The list of things that I find wrong with these leaflets and what they advertise grows with every one I read and I find it difficult deciding where to start. I will therefore begin with a short description of the flyers themselves. The general design format includes the name of the “Doctor” and their “qualification” in big colourful writing at the top of the A6 page, usually accompanied by pictures such as topless women, bunches of herbs or the star and crescent symbol of Islam.
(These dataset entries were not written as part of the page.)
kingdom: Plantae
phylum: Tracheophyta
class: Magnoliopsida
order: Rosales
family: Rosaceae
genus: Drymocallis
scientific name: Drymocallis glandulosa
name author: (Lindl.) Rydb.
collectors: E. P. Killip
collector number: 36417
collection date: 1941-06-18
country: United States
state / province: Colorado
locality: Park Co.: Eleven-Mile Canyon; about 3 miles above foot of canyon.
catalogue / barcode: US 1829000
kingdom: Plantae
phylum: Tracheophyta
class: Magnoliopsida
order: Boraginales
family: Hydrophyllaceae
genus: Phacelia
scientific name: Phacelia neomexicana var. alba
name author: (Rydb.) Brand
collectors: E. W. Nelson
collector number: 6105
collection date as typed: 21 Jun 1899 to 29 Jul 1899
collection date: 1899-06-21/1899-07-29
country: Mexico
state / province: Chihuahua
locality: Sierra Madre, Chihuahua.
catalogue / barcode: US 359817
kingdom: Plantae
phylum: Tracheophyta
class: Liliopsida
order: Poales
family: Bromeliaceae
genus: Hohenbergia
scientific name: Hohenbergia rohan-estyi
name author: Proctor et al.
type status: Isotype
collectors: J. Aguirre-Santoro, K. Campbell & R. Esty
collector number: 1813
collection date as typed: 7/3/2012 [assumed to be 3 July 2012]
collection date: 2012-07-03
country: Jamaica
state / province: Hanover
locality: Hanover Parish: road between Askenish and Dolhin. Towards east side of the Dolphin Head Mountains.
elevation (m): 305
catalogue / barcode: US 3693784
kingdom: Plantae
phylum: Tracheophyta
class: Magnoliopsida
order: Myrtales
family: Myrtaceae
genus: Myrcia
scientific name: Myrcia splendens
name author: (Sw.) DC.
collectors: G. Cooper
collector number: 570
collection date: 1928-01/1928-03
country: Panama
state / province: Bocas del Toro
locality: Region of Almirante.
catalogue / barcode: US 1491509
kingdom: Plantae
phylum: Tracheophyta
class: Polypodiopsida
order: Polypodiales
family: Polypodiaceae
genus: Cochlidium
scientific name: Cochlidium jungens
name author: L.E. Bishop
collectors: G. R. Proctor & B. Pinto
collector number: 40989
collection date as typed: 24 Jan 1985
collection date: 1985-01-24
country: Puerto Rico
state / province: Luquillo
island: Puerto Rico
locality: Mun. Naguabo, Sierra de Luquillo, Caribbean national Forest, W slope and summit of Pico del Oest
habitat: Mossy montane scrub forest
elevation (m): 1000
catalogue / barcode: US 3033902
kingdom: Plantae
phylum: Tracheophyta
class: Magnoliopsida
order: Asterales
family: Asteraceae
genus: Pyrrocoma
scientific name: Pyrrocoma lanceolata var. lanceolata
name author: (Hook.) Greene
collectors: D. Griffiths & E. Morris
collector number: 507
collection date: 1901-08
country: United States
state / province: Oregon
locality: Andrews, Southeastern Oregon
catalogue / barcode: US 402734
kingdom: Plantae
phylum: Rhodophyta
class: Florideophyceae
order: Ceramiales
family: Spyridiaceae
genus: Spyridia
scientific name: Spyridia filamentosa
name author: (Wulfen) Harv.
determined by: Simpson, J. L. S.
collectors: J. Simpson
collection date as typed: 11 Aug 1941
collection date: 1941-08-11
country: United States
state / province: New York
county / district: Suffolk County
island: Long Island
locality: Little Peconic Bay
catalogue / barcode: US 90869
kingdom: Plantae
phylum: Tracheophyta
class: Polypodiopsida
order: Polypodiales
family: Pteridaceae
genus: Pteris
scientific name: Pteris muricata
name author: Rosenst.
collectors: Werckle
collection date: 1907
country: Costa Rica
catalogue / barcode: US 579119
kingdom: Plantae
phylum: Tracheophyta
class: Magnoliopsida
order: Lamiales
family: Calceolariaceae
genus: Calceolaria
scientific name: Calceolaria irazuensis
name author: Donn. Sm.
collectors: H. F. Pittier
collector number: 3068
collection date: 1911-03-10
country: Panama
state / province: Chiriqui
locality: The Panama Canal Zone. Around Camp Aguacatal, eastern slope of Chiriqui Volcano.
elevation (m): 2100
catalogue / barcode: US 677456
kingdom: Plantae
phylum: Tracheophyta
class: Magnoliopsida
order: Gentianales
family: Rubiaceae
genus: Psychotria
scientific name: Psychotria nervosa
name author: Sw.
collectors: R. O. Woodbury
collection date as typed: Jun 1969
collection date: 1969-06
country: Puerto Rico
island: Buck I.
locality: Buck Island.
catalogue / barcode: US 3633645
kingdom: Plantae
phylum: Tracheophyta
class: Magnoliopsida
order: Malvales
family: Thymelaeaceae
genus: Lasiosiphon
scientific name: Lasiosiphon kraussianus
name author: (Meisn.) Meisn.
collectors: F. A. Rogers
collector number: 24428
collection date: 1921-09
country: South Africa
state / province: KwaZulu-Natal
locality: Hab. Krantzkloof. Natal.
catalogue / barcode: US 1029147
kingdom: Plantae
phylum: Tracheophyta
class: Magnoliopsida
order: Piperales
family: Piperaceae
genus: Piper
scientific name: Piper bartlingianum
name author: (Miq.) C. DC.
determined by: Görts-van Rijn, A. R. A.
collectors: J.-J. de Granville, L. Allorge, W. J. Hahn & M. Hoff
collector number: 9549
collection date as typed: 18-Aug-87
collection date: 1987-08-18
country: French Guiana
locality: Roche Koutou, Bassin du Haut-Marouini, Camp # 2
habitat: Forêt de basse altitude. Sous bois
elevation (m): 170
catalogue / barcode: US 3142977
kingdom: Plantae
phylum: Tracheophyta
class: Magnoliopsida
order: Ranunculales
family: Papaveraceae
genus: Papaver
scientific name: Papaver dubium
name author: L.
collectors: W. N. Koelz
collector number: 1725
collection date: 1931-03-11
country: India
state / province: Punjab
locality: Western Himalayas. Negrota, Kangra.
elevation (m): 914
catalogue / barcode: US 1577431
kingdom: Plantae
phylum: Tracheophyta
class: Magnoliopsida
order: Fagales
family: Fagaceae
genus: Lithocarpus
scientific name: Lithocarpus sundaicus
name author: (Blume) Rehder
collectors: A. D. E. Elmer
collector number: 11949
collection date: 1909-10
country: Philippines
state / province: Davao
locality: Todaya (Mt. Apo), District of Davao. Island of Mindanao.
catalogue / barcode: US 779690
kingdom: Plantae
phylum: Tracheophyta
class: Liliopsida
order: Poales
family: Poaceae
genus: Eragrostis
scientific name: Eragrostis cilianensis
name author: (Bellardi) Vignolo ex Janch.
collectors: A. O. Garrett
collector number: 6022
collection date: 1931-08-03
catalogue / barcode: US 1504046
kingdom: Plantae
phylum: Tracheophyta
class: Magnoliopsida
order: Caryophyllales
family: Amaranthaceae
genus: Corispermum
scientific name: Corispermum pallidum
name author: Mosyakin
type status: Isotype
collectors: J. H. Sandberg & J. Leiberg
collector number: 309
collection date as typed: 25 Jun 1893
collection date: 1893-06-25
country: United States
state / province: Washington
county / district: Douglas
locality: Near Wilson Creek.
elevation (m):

Beneath this lies a list of human ailments they claim to be able to cure followed by the details of how, where, and for how much these miraculous health restorations can be bought.
The initial flaw in the thought process that went into making these flyers presented itself to me as I read “sentences” like “We make cure women cant produce and be lovely to their partner” and “105Yr old papa in graveyard who cure all kind problems ask people they will tell you”. Firstly, if someone took the trouble to print out what must be thousands of these flyers, could they not have spent five minutes on ensuring that what they were about to print was even remotely intelligible? Secondly, by advertising cures for witches, tokoloshes and cursed homes, it is clear that their target market is not white people, or indeed people who have not grown up believing in such things. Therefore, if they are trying to attract African people (who are far more likely to believe in the powers of Sangomas) why then do they bother printing these thousands of flyers in poor, badly constructed English?
My second problem with these “Healers” is the absolutely impossible and outrageous claims they make; the first of which being their “qualifications”. “Doctor Haroona” “Professor M Raoul”; though I have not engaged in any of the services they offer, I can say with a great deal of confidence that none of these people have Masters Degrees or Doctorates to support their titles. The second flaw in the believability of their argument is the preposterous abilities they claim to possess: “We remove court cases”; “People with HIV/AIDS – this is your chance!”; “Penis enlargement, Tall, Large, big, strong or any shape or size”. As of yet, there is no cure for HIV/AIDS and millions of dollars are spent each year on trying to find one. However, here in our own town, Prof Maria Aisha claims to have unlocked the mystery behind the cure to the greatest and most devastatingly wide-spread scourge affecting society today. Surely, if this were the case, I wouldn’t be reading about it on a poorly constructed A6 pamphlet on Loop Street. Similarly, if one were able to decide the exact size and shape of one's penis, it would be exploited by people all over world; not to mention the fact that – due to South Africa’s fine justice system – court cases cannot simply be “removed”.
The last, slightly disturbing issue is the fact that each flyer I collected advertises a different “expert”, all of whom are situated in the heart of Cape Town central. Some areas include Strand Street, Long Street, Loop Street and St. Georges Mall – all of which are prime land and extremely expensive to rent. If each consultation is only R50, the number of patients needed to pay the exorbitant monthly rent must be staggering. Yet, tempting offers such as “have a baby in seven days” and “hire short boys to attack your enemies” continue to draw people in and will more than likely do so for the foreseeable future.